Lawrence M. Krauss wrote a tremendous (in my opinion) book called A Universe From Nothing, which pretty neatly explains how stuff exists, and how “nothing” gives rise to everything.
Part of the book is dedicated to explaining the expansion of space, and what that means for us and far-distant future astronomers. For us, it means that we live in precisely the right moment to observe that this expansion is actually happening, but for the future astronomers that situation is more bleak.
Krauss predicts that eventually, the universe will recede so far and fast that only a single galaxy cluster will remain, causally isolated from everything else. Today, we know the universe is expanding by observing the receding galaxies far away from us, while this hypothetical future alien astronomer can make no such observations. It is therefore virtually impossible for this future astronomer to create an accurate model of the universe which includes expansion. This astronomer will never even know he is wrong, as there would be no prediction or experiment he could make, the results of which which could confirm expansion.

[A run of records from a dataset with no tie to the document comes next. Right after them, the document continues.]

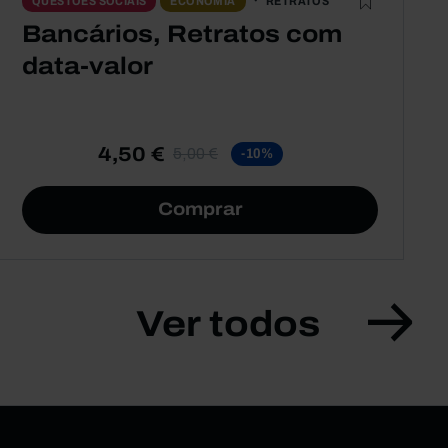
RETRATOS
QUESTÕES SOCIAIS
ECONOMIA
Bancários, Retratos com
data-valor
4,50 €
5,00 €
-10%
Comprar
Ver todos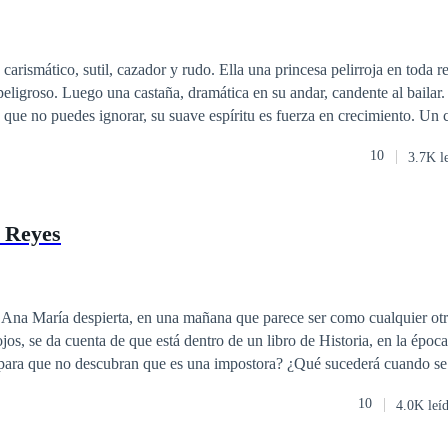
carismático, sutil, cazador y rudo. Ella una princesa pelirroja en toda r
peligroso. Luego una castaña, dramática en su andar, candente al bailar.
a que no puedes ignorar, su suave espíritu es fuerza en crecimiento. Un 
ro horas.
10
3.7K l
s Reyes
na María despierta, en una mañana que parece ser como cualquier otra
jos, se da cuenta de que está dentro de un libro de Historia, en la époc
para que no descubran que es una impostora? ¿Qué sucederá cuando se
sta fascinante historia de almas conectadas,
10
4.0K leí
 tiempo.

My questions is, so what? This future astronomer wouldn’t necessarily be wrong. In fact, if there’s absolutely no evidence (from his perspective) that the universe is expanding, no phenomenon that could be better explained by an expanding universe than a static one, no accurate prediction that an expanding universe would make better than another explanation could,…wouldn’t it be perfectly reasonable (and even accurate) to say that space is NOT expanding, from the perspective of this hypothetical astronomer? Wouldn’t he actually be correct to infer a static (or maybe even collapsing?) universe? In what sense would his conclusion be wrong?